Now, this goes beyond that. In reading the article, they were referring to a website - this is a ministry that has developed, really, in the late 1990’s. Let me read you something that I found from the website. This was written by one of the women… Actually, the ministry was started by two women, Janet Bristow and Victoria Gallow, and Janet Bristow writes, “Shawls, made for centuries, universal and embracing, symbolic of an inclusive unconditionally loving God. They wrap, enfold, comfort, cover, give solace, mother, hug, shelter, and beautify. Those who have received these shawls have been uplifted and affirmed as if given wings to fly above their troubles.”
Now, these two women give some more information. They’re graduates of the 1997 Women’s Leadership Institute at the Hartford Seminary in Hartford, Connecticut, and they gave birth to a ministry as a result of their experience in this program of applied feminist spirituality under the direction of Professor Miriam Therese Winter. And it goes on to say, “Whether they are called prayer shawls, comfort shawls, peace shawls, or mantles, just to name a few, the knitter begins each shawl with prayers and blessings for the recipient. Intentions are continued throughout the creation of the shawl, and when the shawl is completed, it is offered a final ritual before being sent along its way. Some recipients have continued the kindness by making one themselves and passing it on to someone in need. Thus the blessing is rippled from person to person with both the giver and received feeling the unconditional embrace of a sheltering, mothering God.”

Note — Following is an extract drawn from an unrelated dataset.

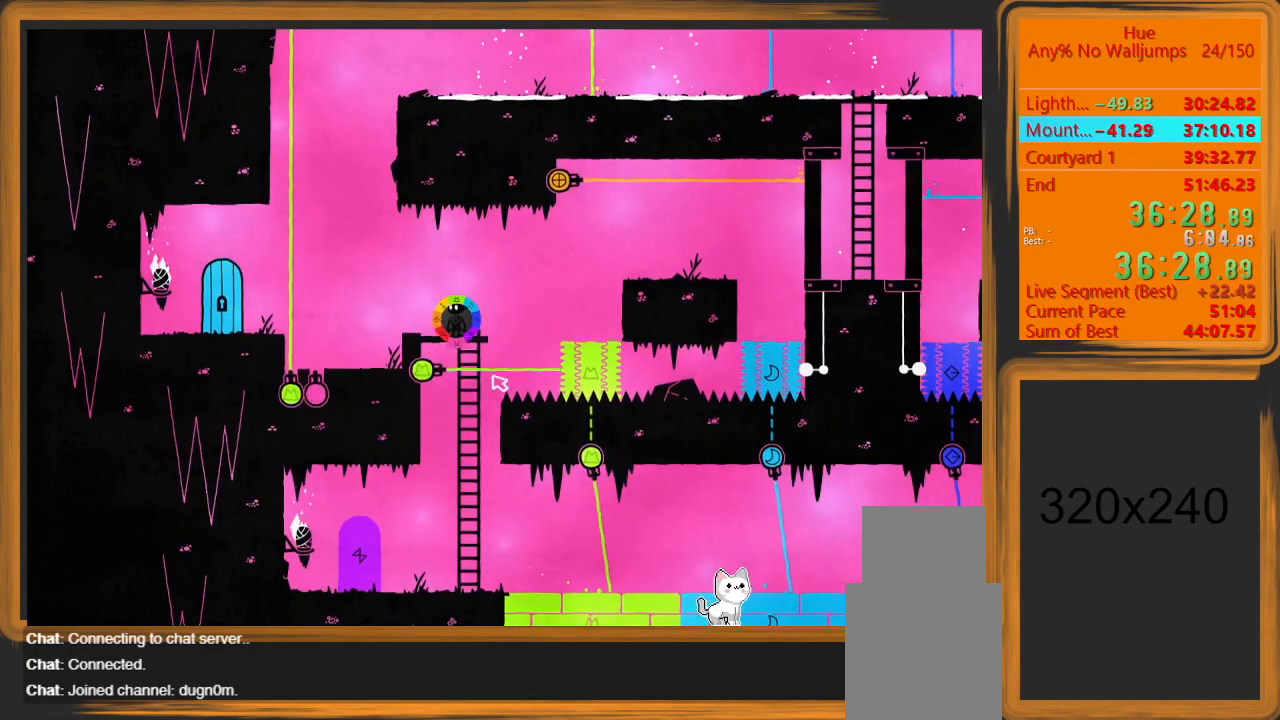
{"keys": ["a", "space"], "mouse": [], "events": [[133, "a", "down"], [500, "space", "down"]]}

Dave: Well, Tom, it all sounds very good to people who want to believe in that, but there is no mother God out there; this is goddess worship. Feminist spirituality is not true, it’s not biblical, and you mentioned that “they have a form of godliness, denying the power thereof.” The Bible says the gospel is the “power of God unto salvation to everyone who believes.” If you believe that Jesus Christ is who He claimed to be, who the Bible says and who hundreds of prophecies prove that He is - God Himself; the second Person of the Trinity - Father, Son and Holy Spirit - who came to this earth, became a man through the virgin birth, paid the penalty for our sins on the cross that His own judgment required, rose from the dead, offers salvation, forgiveness of sins, and a home in heaven forever - [if] you believe that, you are born again; you are a child of God; you belong to Him. You don’t believe that, you can get some benefits - placebo effects and whatever it may be, or demonic effects to lead you astray - but you have missed out for eternity, and that’s our concern.